* **What the task requires**:
Count every line in this listing that has "каша". Reply with only the total.

* **Extracted material**:
○ ○ ○ ○ ○

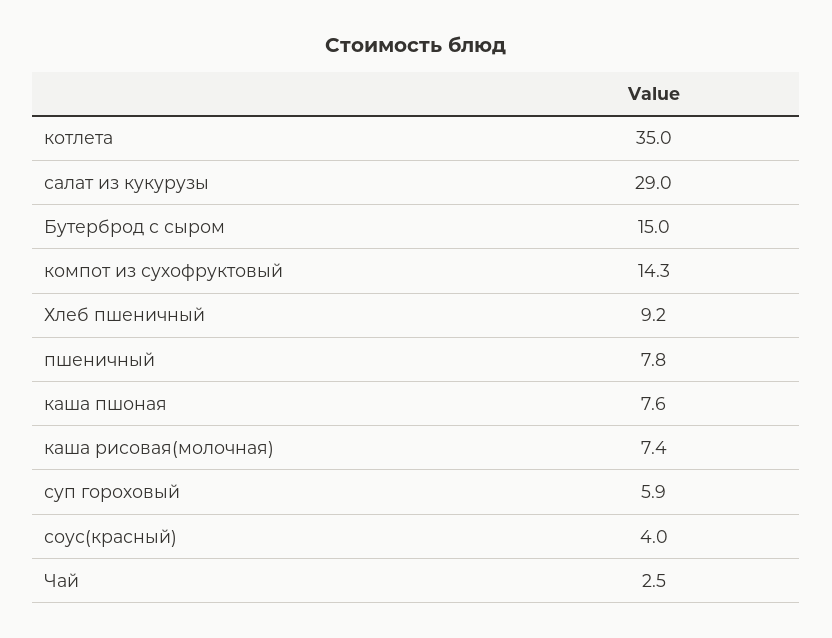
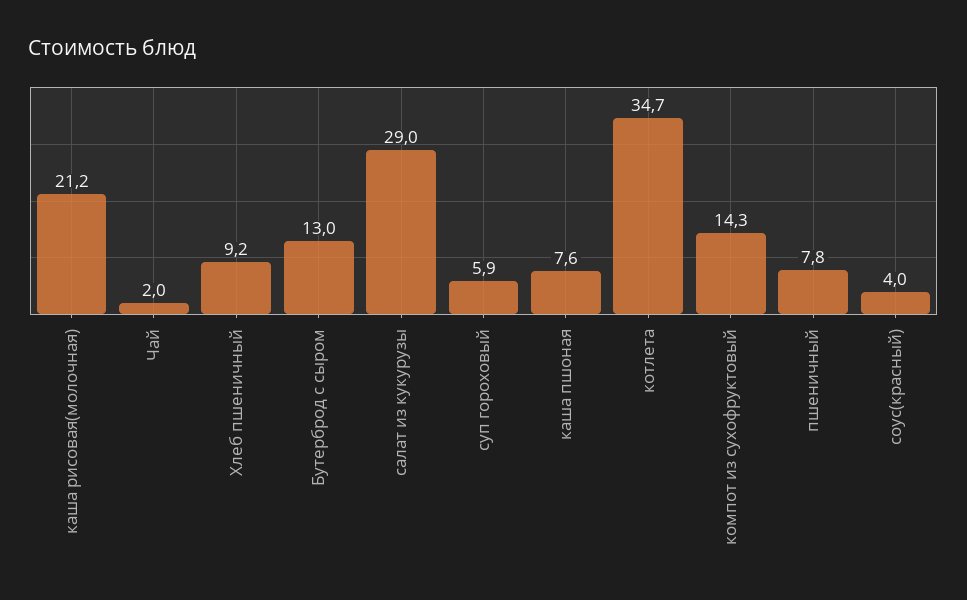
  {
-   "котлета": 35,
+   "котлета": 34.7,
    "салат из кукурузы": 29,
-   "Бутерброд с сыром": 15,
+   "Бутерброд с сыром": 13,
    "компот из сухофруктовый": 14.3,
    "Хлеб пшеничный": 9.2,
    "пшеничный": 7.8,
    "каша пшоная": 7.6,
-   "каша рисовая(молочная)": 7.4,
+   "каша рисовая(молочная)": 21.2,
    "суп гороховый": 5.9,
    "соус(красный)": 4,
-   "Чай": 2.5
+   "Чай": 2
  }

○ ○ ○ ○ ○

* **Response box**:
3